Soyons honnête la précision en question est la bienvenue :


Par un arrêt du 3 juin 2020 (n°428222), le Conseil d'Etat précise que la Jurisprudence CZABAJ est applicable aux décisions implicites de rejet relevant du plein contentieux antérieures au 1er janvier 2017.


"Le principe de sécurité juridique fait obstacle à ce que le demandeur, lorsqu'il est établi qu'il a eu connaissance de la décision implicite qui lui a été opposée, puisse la contester indéfiniment du seul fait que l'administration ne lui a pas délivré d'accusé de réception de sa demande ou n'a pas porté sur l'accusé de réception les mentions requises. La preuve d'une telle connaissance peut résulter de ce qu'il est établi, soit que l'intéressé a été clairement informé des conditions de naissance d'une décision implicite lors de la présentation de sa demande, soit que la décision a par la suite été expressément mentionnée au cours de ses échanges avec l'administration, notamment à l'occasion d'un recours gracieux dirigé contre cette décision. Le demandeur dispose alors, pour saisir le juge, d'un délai raisonnable qui, sauf circonstances particulières, ne saurait excéder un an et court, dans la première hypothèse, de la date de naissance de la décision implicite et, dans la seconde, de la date de l'événement établissant qu'il a eu connaissance de la décision.

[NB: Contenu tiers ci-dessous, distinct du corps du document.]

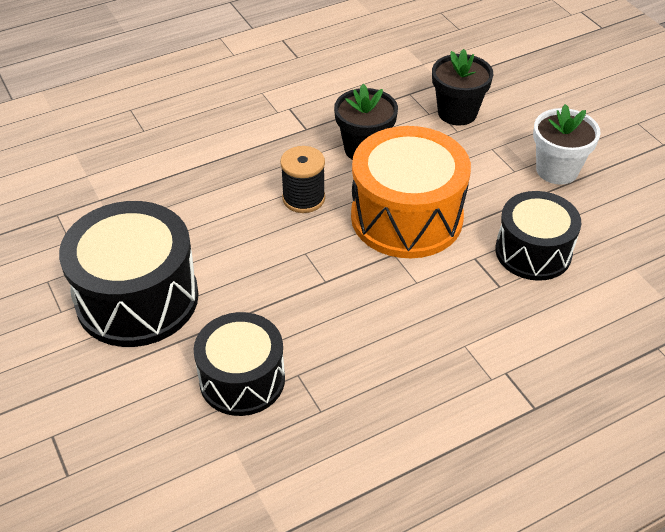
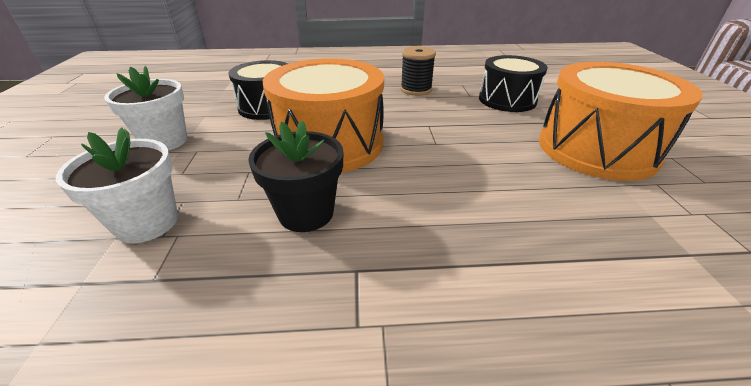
camera: 155 degrees left, 10 degrees down
(137, 298) = (596, 149): black drum -> orange drum
(303, 198) = (414, 182): black spool -> black spool (416, 90)
(457, 113) = (147, 223): black flower pot -> white flower pot

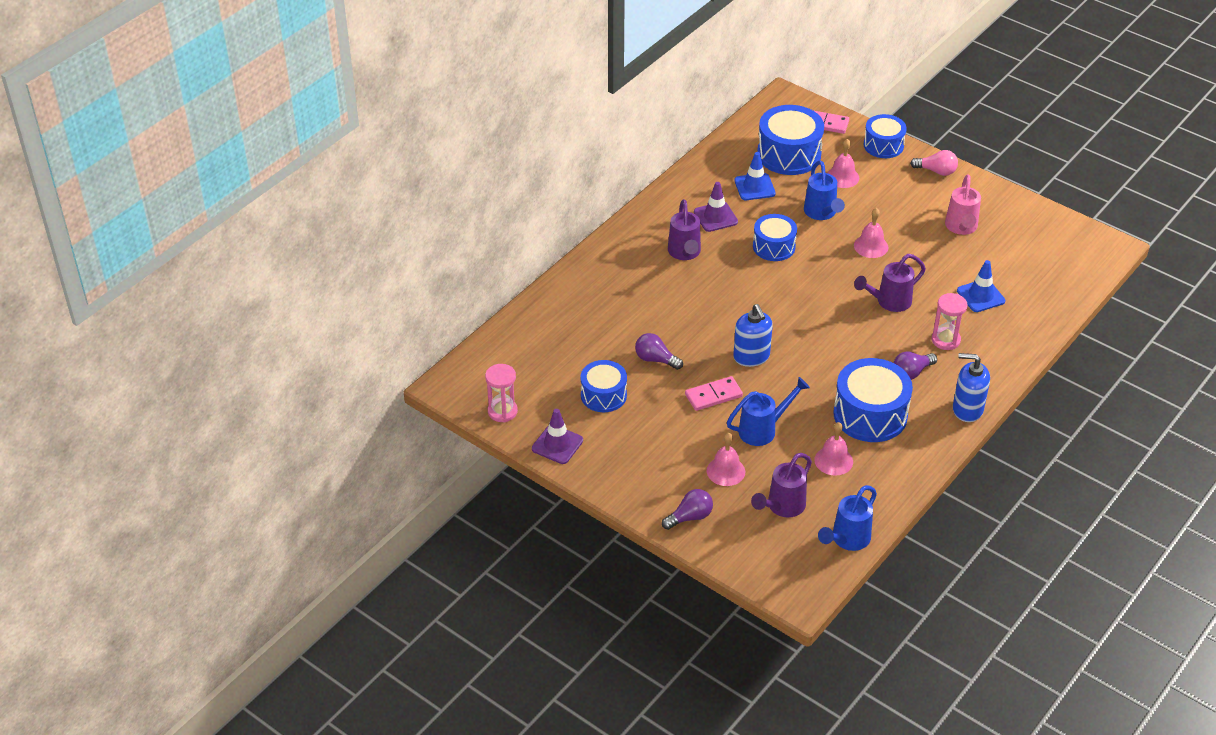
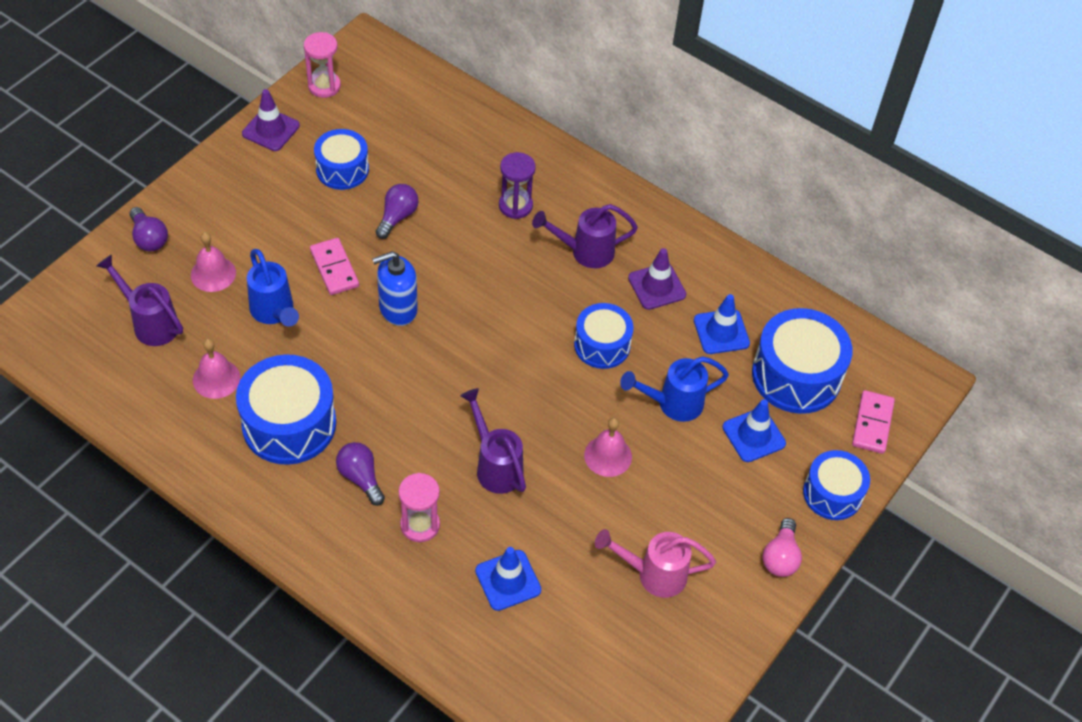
camera: 85 degrees right, 10 degrees up
(639, 291) = (515, 206): none -> purple hourglass
(842, 177) = (753, 435): pink bell -> blue traffic cone
(847, 540) = (90, 381): blue watering can -> none
(967, 409) = (289, 534): blue soap dispenser -> none

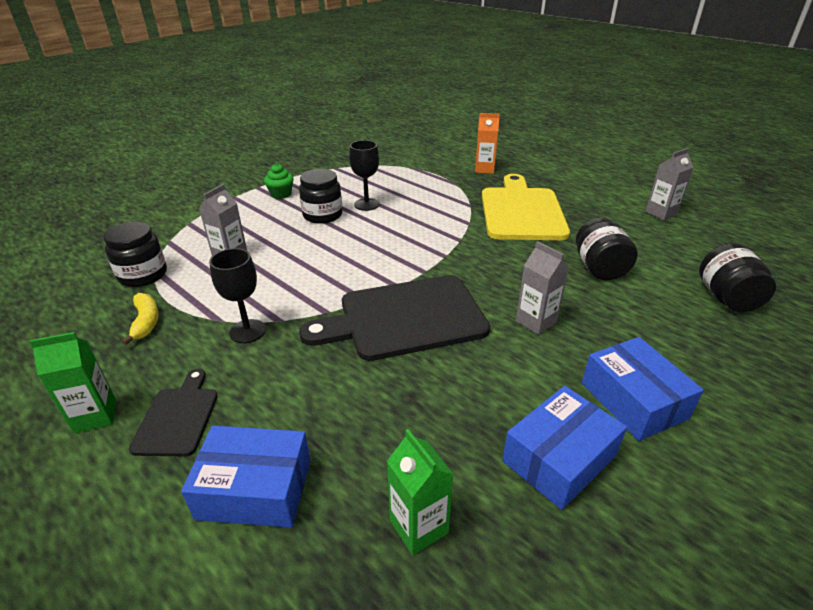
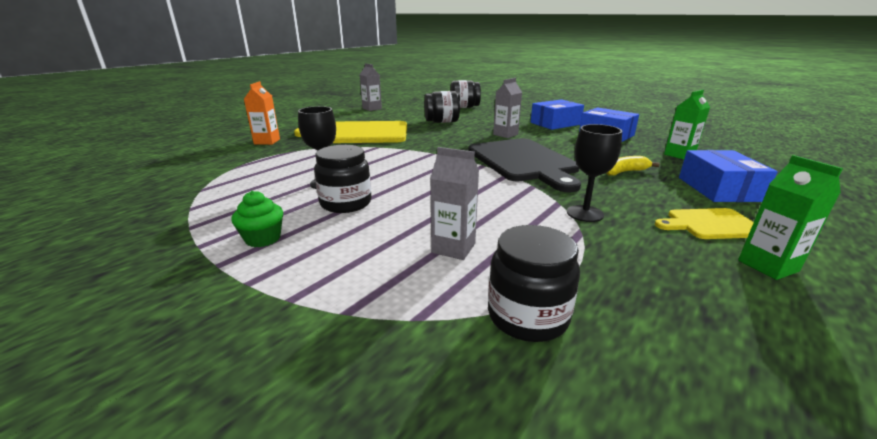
camera: 95 degrees left, 10 degrees down
(146, 322) = (623, 277): yellow banana -> yellow banana (624, 172)
(177, 417) = (710, 224): black cutting board -> yellow cutting board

En ce qui concerne les décisions implicites de rejet relevant du plein contentieux nées avant le 1er janvier 2017 (date à partir de laquelle ces décisions sont soumises en vertu du décret n° 2016-1480 du 2 novembre 2016 au droit commun de la naissance du délai de recours), dont il est établi que le demandeur a eu connaissance avant cette date, mais pour lesquelles l'administration, alors qu'elle était soumise à cette obligation, n'a pas délivré d'accusé de réception ou a délivré un accusé de réception ne comportant pas les mentions requises, le délai de recours expire le 31 décembre 2017, sauf circonstances particulières invoquées par le requérant."


Presque quatre ans après, la Jurisprudence CZABAJ n'en finit plus de s'affiner.


Suite au prochain arrêt sur le sujet ?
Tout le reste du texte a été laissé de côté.